─── Extrait à lire
Le gouvernement ne peut en rester aux gestes barrière qu’il préconise invariablement depuis le début de la crise. Il n’est pas normal qu’il ait fallu deux mois pour obtenir, de haute lutte, l’inscription du port du masque « grand public » dans les gestes barrière.
Outre ce dernier, les autorités sanitaires se doivent d’informer les Français sur la durée de vie du coronavirus sur différentes surfaces, et la nécessité de les désinfecter systématiquement. Lorsque l’on fait ses courses ou que l’on se fait livrer, il faut désinfecter les emballages, mais aussi laisser ses chaussures à l’extérieur ou désinfecter les semelles. Il faut aussi informer sur la possible présence du virus sur les vêtements, les cheveux, la peau, par exemple en sortant d’un métro où les distances de sécurité ne peuvent être respectées. Quelles conséquences en tirer ? Tout cela peut sembler exagéré, presque paranoïaque. Que ceux qui pensent ainsi pensent à la comparaison avec la grippette et méditent les chiffres mentionnés au début de cet article. Comme à l’époque de la grippe espagnole, une seconde vague, plus brutale et mortelle que la première est à craindre, conduisant à un nouveau confinement, encore plus radical et destructeur pour l’économie.
Bien entendu, il faudra aussi généraliser le télétravail partout où cela est possible – Valérie Pécresse a bien raison d’appeler les Franciliens à continuer à travailler en télétravail et à développer rapidement la télémédecine. C’est toute l’économie qu’il faudra adapter. Nous avons milité pour que les restaurants puissent ouvrir le 11 mai, comme d’autres commerces. Mais eux aussi doivent se prendre en main au lieu d’attendre tout d’un État bureaucratique qui a montré ses limites. La vente à emporter n’a jamais été interdite, mais elle est toujours restée sporadique. Ceci n’est pas la faute de l’État.
──────
▶ [Objectif de la tâche] Reprenez l'extrait sur la lutte contre le coronavirus juste après sa dernière phrase et poursuivez-en la rédaction. Le matériel qui suit ne joue aucun rôle ici.
─── Données enregistrées
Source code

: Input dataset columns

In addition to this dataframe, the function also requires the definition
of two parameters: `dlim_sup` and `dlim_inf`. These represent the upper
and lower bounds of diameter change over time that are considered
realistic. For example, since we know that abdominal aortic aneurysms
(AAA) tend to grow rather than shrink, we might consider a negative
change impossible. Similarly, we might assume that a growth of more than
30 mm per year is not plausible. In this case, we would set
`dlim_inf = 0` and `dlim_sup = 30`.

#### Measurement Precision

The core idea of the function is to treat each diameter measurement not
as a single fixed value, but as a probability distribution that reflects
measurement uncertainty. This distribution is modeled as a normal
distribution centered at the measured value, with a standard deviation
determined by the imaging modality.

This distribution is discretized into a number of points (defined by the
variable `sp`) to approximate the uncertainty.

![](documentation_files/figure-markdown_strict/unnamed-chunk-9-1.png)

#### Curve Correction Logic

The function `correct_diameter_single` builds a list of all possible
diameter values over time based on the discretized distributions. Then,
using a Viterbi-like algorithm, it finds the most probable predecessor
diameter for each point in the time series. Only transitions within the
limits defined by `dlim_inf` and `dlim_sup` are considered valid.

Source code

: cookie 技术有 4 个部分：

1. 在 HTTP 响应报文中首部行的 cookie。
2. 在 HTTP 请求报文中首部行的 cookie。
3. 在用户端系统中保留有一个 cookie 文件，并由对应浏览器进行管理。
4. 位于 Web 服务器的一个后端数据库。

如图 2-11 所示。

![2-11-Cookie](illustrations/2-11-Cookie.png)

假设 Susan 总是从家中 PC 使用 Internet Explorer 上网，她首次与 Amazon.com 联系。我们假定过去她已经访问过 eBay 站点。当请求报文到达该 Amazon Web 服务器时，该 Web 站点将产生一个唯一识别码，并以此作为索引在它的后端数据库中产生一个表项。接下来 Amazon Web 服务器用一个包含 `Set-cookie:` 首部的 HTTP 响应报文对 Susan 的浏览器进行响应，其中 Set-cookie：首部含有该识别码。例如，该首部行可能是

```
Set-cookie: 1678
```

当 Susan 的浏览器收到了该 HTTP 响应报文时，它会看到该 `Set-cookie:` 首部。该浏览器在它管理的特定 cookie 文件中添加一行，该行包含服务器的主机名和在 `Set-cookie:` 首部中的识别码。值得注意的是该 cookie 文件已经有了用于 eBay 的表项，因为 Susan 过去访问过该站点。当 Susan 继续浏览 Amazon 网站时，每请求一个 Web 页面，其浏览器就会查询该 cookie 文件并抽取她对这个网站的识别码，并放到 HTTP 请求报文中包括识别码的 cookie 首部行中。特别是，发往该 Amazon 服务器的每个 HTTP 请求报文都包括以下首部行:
──────
▶ [Résultat attendu]
Une autre urgence est de plus en plus évidente : valoriser les médecins de terrain, en particulier les généralistes, s’occuper de leurs patients. Jusqu’alors, nombre des mandarins du système hospitalier, suivis par Emmanuel Macron, ont méprisé et écarté la médecine de ville, et parfois minimisé l’importance du dépistage et du port du masque. On a vu le résultat : les services de réanimation n’ont échappé à la saturation que parce qu’on n’y a pas envoyé les pensionnaires des EHPAD, morts dans d’atroces conditions.
La loi doit accompagner et favoriser cette nécessaire mutation. Par exemple la formation continue, si indispensable au maintien et au développement des compétences, devra s’affranchir de protocoles bureaucratiques hérités de la formation présentielle, lorsqu’elle est dispensée à distance. Il faut répondre aux besoins des entreprises et non aux lubies administratives des bureaucrates.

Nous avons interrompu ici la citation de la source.